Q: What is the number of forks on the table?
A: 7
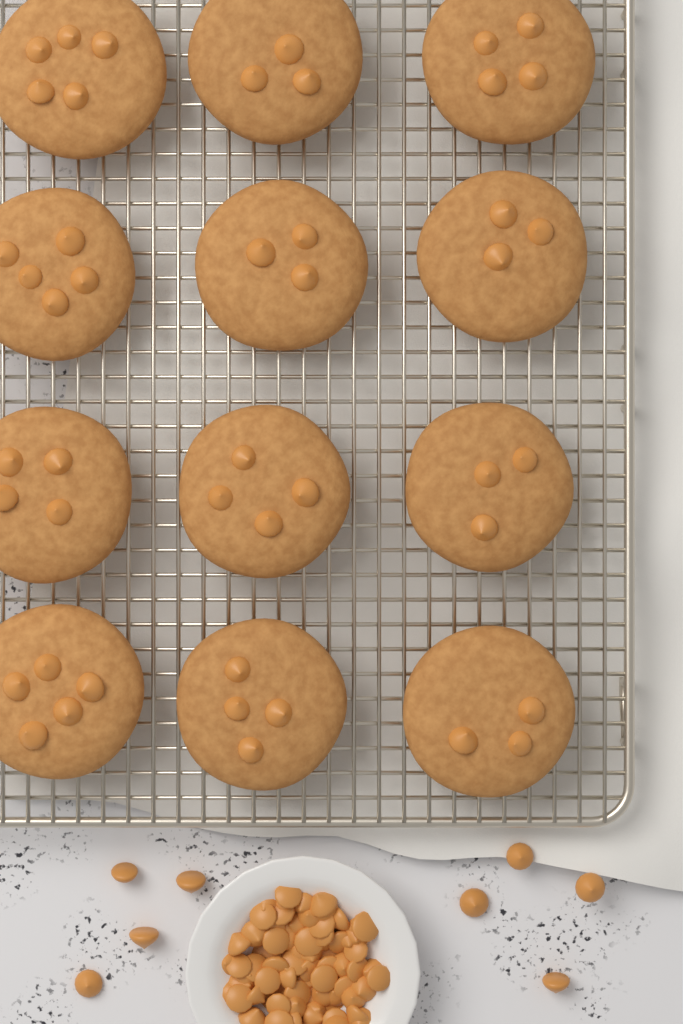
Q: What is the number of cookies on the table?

========================================

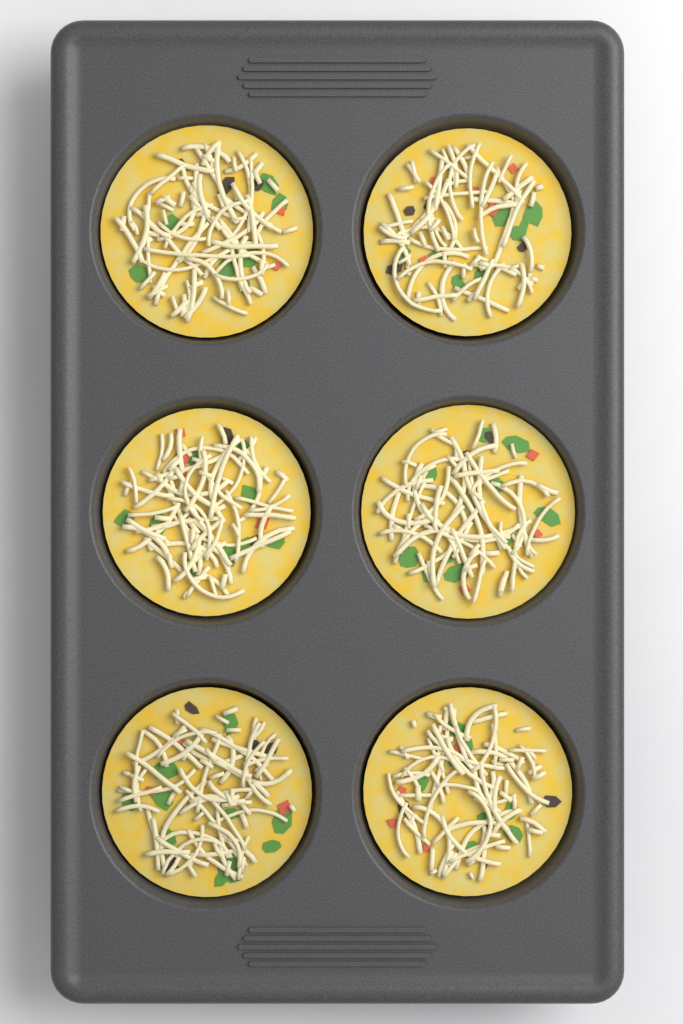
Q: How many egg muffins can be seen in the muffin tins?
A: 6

========================================

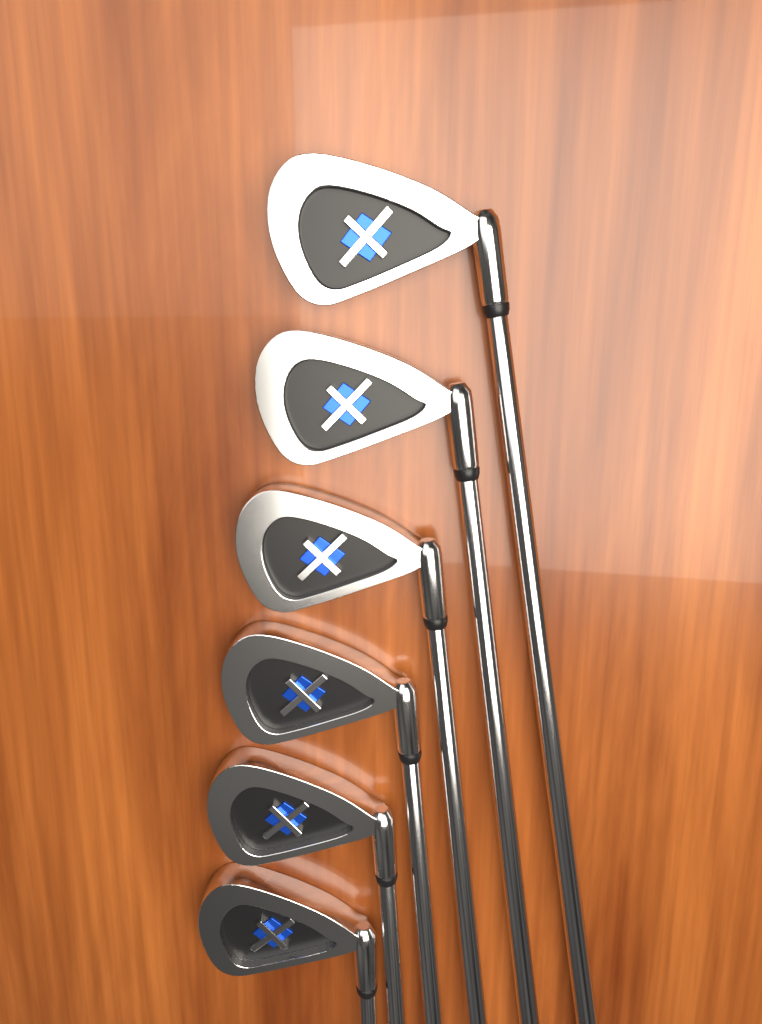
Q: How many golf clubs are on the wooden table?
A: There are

========================================

OBJECTIVE => Write out the records word for word, from the line containing "Q: How many golf" through the line containing "A: There are", including both of those lines.

RESULT OF THIS TASK =>
Q: How many golf clubs are on the wooden table?
A: There are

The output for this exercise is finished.